Hay días que no soporto el vacío un minuto más. Entonces una cólera tremenda se apodera de mí; imagino ser un cuatrero exaltado por el whisky saliendo a tiros a través de la puerta del bar, repartiendo por las aceras cadáveres bendecidos con salpicones de mi propia sangre. Nadie puede intimidarme entonces: tengo mi cólera. Sin embargo, temo ese vacío que anuncia que nada estoy haciendo con mi vida. Vivir, mal o bien -¿qué coño es eso?-, se me hace insípido y terrible a la sombra del ostracismo. El aburrimiento que yace bajo el palio de la renuncia al coraje me llena de rencor propio. Recela de ti mismo por pasatiempo intelectual  y acabarás transformando tu hipocondría en una enfermedad moral; degenerarás incurable. Era todo más sencillo…pero, ¿cómo era? ¿Cómo me reía de las cosas? ¿Cómo silbaba en mis oídos la aventura mientras recogía mi petate? ¿Dónde  puse la inconsciencia, ostias? 
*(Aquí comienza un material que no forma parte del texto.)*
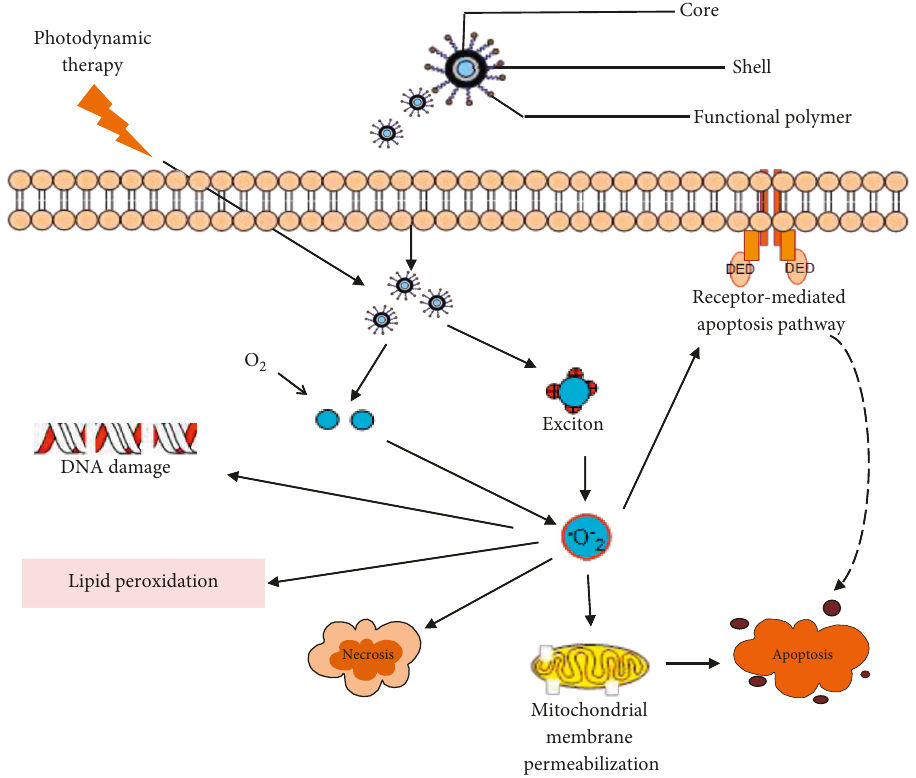
Figure 7: Anticancer mechanisms of semiconductor quantum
Deseo esa inconsciencia como busca el asmático con ojos desorbitados su aerosol: por respirar de nuevo el aire incorrupto que corría por las veredas que no tenían fin; por volver a ser el que se tenía por primer hombre libre de vejez. Aquello no era inocencia, era la determinación del joven, justo la que necesitaba para escoger o adentrarme en no supe bien qué camino inexplorado; porque yo no tenía una idea consciente sobre el camino en que finalmente me adentré, dejando que fuese el azar algo guiado a bofetones, burdas indicaciones de mi alma juvenil, el que me revelase las sinecuras del paisaje. Viajo sin mapas, bautizando los lugares a discreción, con una toponimia singular que a nadie va a servir cuando yo muera. Quería no arrastrar a nadie en mi experimento y aventura. Pronto, con la energía desplegada en mi primera edad adulta, hice del campo a través mi deporte; de los principios mi brújula. Acepté como prueba de sabiduría vivir así, trazando un camino entre densas aliagas, mientras el norte que me servía de guía era para mí memoria y razón, misterio y porvenir. Tal vez porque como idealista con alma de aventurero, como hombre sin horario que llega siempre al minuto siguiente de salir el tren, estuve desde el comienzo condenado a defender que es mi libertad y no mi merecimiento vivir así, en perpetuo vagar. Y aunque ya escucho el eco del suelo al que imprequé, deseo seguir siendo así. ¿Dónde  puse la inconsciencia? A sus trescientos cuarenta  metros por segundo le digo al sonido que viene:
-Ruido, ¡yo te dije…!- no voy a arrepentirme. Y más para mí:
-Es sólo miedo.

Sólo es miedo. El abismo, indiferente, me escucha. Pero yo tengo mi cólera.